Dikko said this in Abuja  recently while fielding questions at a forum .

He said that the revolution in the service included training and retraining of officers and men as well as a review of its operational strategies and principles in line with the Act establishing the service.

The comptroller-general attributed achievements of the NCS especially in meeting its revenue targets to the ongoing reforms.

He explained that as part of the initiative, more than 12,000 customs officers of different cadres had been trained at home and abroad on trends in the sector since he assumed office in 2009.

“So actually we found ourselves in a situation whereby the officers were really abandoned, so we had to go back to the drawing board and intensify the training and retraining of officers on this aspect; that is the classification, evaluation and assessment, actually that is the greater part of revenue leakages.

“Towards the end of 2011, we trained almost 12,889 out of our 17,000 workforce so you can see that majority of the officers have gone on training.

“So actually that was what gave birth to the improvement in revenue collection and the attitudinal change of the officers.’’
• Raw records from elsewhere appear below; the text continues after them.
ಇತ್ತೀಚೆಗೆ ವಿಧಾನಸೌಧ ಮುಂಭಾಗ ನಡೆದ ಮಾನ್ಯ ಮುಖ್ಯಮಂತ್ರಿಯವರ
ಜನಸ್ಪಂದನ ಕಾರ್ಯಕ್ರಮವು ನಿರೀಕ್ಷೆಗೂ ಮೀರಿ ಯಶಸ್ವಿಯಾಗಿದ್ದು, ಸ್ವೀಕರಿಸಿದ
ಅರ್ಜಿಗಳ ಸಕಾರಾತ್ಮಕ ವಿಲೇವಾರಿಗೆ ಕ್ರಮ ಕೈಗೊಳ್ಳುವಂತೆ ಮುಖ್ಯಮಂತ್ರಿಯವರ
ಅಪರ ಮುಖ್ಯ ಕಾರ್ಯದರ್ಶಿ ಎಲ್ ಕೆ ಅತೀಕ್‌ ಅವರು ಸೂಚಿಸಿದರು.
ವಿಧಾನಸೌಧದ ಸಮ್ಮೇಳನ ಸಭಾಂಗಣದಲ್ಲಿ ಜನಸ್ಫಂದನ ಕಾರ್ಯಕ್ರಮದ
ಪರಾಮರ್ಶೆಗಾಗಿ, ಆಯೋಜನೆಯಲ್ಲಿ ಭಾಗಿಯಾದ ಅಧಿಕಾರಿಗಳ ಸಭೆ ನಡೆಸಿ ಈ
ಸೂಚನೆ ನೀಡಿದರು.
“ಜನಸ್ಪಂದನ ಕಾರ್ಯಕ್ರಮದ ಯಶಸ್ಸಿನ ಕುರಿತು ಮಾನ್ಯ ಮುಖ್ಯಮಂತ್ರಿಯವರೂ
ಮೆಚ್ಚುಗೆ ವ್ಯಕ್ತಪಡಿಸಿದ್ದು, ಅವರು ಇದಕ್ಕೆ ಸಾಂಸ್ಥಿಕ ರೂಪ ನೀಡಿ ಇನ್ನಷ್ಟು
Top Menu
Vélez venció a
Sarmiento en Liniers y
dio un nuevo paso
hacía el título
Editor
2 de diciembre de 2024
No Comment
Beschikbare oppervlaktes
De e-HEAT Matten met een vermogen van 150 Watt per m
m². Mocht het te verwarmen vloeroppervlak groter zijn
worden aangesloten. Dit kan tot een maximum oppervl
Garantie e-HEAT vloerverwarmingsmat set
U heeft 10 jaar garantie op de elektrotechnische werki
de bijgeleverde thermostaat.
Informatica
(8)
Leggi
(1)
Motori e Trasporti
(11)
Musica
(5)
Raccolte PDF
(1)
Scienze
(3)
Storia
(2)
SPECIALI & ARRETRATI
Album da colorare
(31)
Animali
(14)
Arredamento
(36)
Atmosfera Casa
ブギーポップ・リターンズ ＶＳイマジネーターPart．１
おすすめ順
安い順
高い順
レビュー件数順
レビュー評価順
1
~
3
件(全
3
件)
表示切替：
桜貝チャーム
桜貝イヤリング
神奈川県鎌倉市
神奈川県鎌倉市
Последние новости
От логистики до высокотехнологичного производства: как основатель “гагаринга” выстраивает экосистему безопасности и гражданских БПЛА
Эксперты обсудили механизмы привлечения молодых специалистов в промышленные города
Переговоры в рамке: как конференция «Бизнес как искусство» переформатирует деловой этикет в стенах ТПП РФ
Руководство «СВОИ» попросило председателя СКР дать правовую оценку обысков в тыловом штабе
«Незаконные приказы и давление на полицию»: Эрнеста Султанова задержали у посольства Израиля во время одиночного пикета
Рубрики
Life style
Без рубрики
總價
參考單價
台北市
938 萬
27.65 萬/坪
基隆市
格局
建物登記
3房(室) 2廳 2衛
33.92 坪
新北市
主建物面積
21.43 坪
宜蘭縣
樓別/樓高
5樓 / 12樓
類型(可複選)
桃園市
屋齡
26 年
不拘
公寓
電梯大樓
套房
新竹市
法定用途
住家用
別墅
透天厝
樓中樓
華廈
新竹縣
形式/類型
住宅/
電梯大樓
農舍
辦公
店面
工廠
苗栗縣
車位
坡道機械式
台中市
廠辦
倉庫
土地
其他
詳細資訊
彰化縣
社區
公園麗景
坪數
Dikko told newsmen that revenue accruable to government had been lost in the past due to leakages occasioned by inefficiency in the system and low morale of officers and men of the service.

He acknowledged that officers were not adequately motivated prior to his assumption of office in 2009 and added that the new agenda was aimed at enhancing a better motivated workforce that would help the service to achieve its objectives.

He said that a greater part of his six-point agenda had been addressed and that the management was in the process of reviewing the agenda for greater efficiency and performance.

Dikko, who said he was proud of presiding over a service of well-motivated officers, told newsmen that the service was destined for better service delivery for the development of the country.

On the capacity of the service to effectively police the country’s borders, Dikko said that NCS did not have the personnel to police all the borders to fully check activities of smugglers.

On meeting the training needs of officers within the country, Dikko said that its newly upgraded college for middle and high level officers was designed to give its officers relevant training in areas of ICT and other aspects of the service responsibilities.

He said that the college’s curriculum was designed to offer training in the direction of the World Customs Organisation and that the college was affiliated to a university in Europe.

The comptroller-general who acknowledged the existence of fraudulent officers in the system, said that the NCS was prepared to purge itself of negative influence in its bid to revolutionise the service.

He told newsmen  that the attitude and orientation was gradually changed towards greater performance and transparency in its operations at the ports and the borders.

Dikko assured that the service was better positioned to offer same services that could be found in other parts of the world.